The record floods that have brought death and destruction to the heartland of Brazil’s coffee industry are expected to intensify if people continue to burn fossil fuels, analysis has shown.
Dozens of residents in the state of Minas Gerais have been buried alive in landslides or swept away as roads turned into rivers over the past month. Thousands more have been forced to evacuate their homes, while the wider, longer-term effects are likely to include higher prices for coffee across the world.
The city of Juiz de Fora was among the hardest hit, experiencing its wettest February on record, with more than 750mm of rainfall – three times the expected amount for that period and 65% more than the previous record of 456mm set in 1988, according to the latest study by the World Weather Attribution group.
The international team of scientists said a primary cause of the deaths was inequality and inadequate urban planning, which created landslide vulnerabilities for poor communities dwelling on steep, deforested and poorly drained hill slopes. Juiz de Fora is one of the 10 riskiest cities in Brazil in terms of the proportion of residents living in such danger zones.
The intensity of the downpour in the city was also exceptional, calculated by the experts as a one-in-several-hundred-year event. While the scientists were unable to determine a clear fingerprint of human-driven climate disruption in this instance, they found that downpours in the area would be expected to become 7% more severe if the planet reached 2.6C of heating above preindustrial levels, up from the current level of about 1.3C.
The authors of the paper said the priority should be to phase out planet-heating gases from oil, gas and coal use as rapidly as possible. “We must fight to ensure that record-shattering months, like the one Juiz de Fora just endured, don’t become the norm. The science shows us that risk is growing – we now need the urgent action that it justifies,” said Friederike Otto, professor of climate science at Imperial College London.
“It is vital that we fight to prevent every fraction of a degree of additional warming. Each year that we delay acting with the urgency required loads the dice further in favour of more weather extremes that will take lives and destroy livelihoods.”
They also urged the authorities to build shelters, improve early-warning systems and strengthen urban planning, particularly in the most threatened, low-income communities. “The scale of this tragedy is immense and it highlights just how vulnerable our hillside communities can be as the planet continues to heat. Looking to the future, there are clear implications for Brazil’s leaders to ensure people aren’t living in harm’s way as we see more of these events unfold,” observed Regina R Rodrigues, a professor at the Federal University of Santa Catarina, Florianópolis.
The economic impact may prove hardest to alleviate – with inflation impacts felt around the world. The latest rapid analysis, which is not yet peer-reviewed, notes that Minas Gerais is a leading producer of arabica coffee beans, the price of which has soared in recent years because extreme weather has reduced harvests by 15-20%. It had been hoped that output could return to normal this year, but the wetter-than-usual conditions over the past month have reportedly worsened the spread of diseases in arabica plantations.
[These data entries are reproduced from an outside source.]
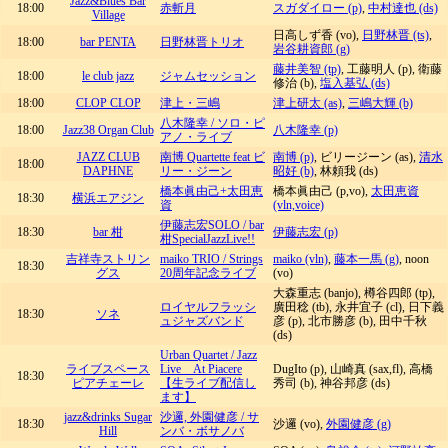
Jazz&Blues Bar
18:00
赤斬月
スガダイロー (p)
,
中村達也 (ds)
Village
日高しず香 (vo),
日野林晋 (ts)
,
18:00
bar PENTA
日野林晋トリオ
岩谷耕資郎 (g)
藤井美智 (tp)
, 工藤明人 (p), 衛藤
18:00
le club jazz
ジャムセッション
修治 (b),
塩入基弘 (ds)
18:00
CLOP CLOP
津上・三嶋
津上研太 (as)
,
三嶋大輝 (b)
八木隆幸 / ソロ・ピ
18:00
Jazz38 Organ Club
八木隆幸 (p)
アノ・ライブ
JAZZ CLUB
南博 Quartette feat ビ
南博 (p)
, ビリージーン (as),
清水
18:00
DAPHNE
リー・ジーン
昭好 (b)
, 林頼我 (ds)
橋本眞由己+太田恵
橋本眞由己 (p,vo),
太田恵資
18:30
横浜エアジン
資
(vln,voice)
伊藤志宏SOLO / bar
18:30
bar 柑
伊藤志宏 (p)
柑SpecialJazzLive!!
吉祥寺ストリン
maiko TRIO / Strings
maiko (vln)
,
藤本一馬 (g)
, noon
18:30
グス
20周年記念ライブ
(vo)
大森重志 (banjo), 樽谷四郎 (tp),
ロイヤルフラッシ
廣田稔 (tb), 永井宜子 (cl), 日下義
18:30
ソネ
ュジャズバンド
彦 (p), 北市勝彦 (b), 田中千秋
(ds)
Urban Quartet / Jazz
ライブスペース
Live At Piacere
DugIto (p), 山崎真 (sax,fl), 高橋
18:30
ピアチェーレ
【生ライブ配信し
秀司 (b), 神谷邦彦 (ds)
ます】
jazz&drinks Sugar
沙邏, 外園健彦 / サ
18:30
沙邏 (vo),
外園健彦 (g)
Hill
ンバ・ボサノバ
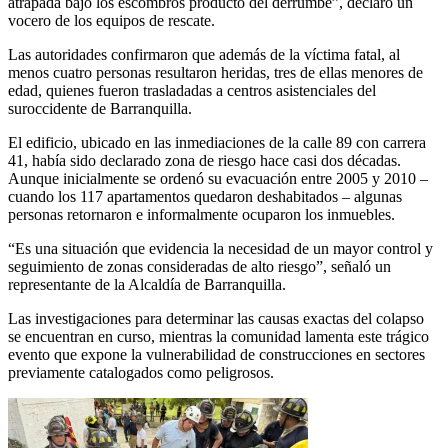
atrapada bajo los escombros producto del derrumbe”, declaró un
vocero de los equipos de rescate.
Las autoridades confirmaron que además de la víctima fatal, al
menos cuatro personas resultaron heridas, tres de ellas menores de
edad, quienes fueron trasladadas a centros asistenciales del
suroccidente de Barranquilla.
El edificio, ubicado en las inmediaciones de la calle 89 con carrera
41, había sido declarado zona de riesgo hace casi dos décadas.
Aunque inicialmente se ordenó su evacuación entre 2005 y 2010 –
cuando los 117 apartamentos quedaron deshabitados – algunas
personas retornaron e informalmente ocuparon los inmuebles.
“Es una situación que evidencia la necesidad de un mayor control y
seguimiento de zonas consideradas de alto riesgo”, señaló un
representante de la Alcaldía de Barranquilla.
Las investigaciones para determinar las causas exactas del colapso
se encuentran en curso, mientras la comunidad lamenta este trágico
evento que expone la vulnerabilidad de construcciones en sectores
previamente catalogados como peligrosos.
British climate experts, who were not involved with the latest study, said the results showed how the effects in Brazil of global heating are affecting the prices that shoppers pay at supermarket tills elsewhere in the world. Gareth Redmond-King, head of international programme at the Energy and Climate Intelligence Unit, a UK-based non-profit, said the cost of ground coffee in the UK had gone up by about a quarter over the last five years due to extreme weather effects on harvests in Brazil (the No 1 supplier) and Vietnam.
“Not only do worsening climate change impacts threaten lives and livelihoods in Brazil, but they are actively adding costs to the day-to-day prices we pay in the supermarket here at home, from fruit and veg to feed for livestock which we farm in the UK,” he said. “We know that net zero emissions is the only solution we have to limit these worsening threats and tackle the risks which expert after expert is warning that climate change poses to our food security.”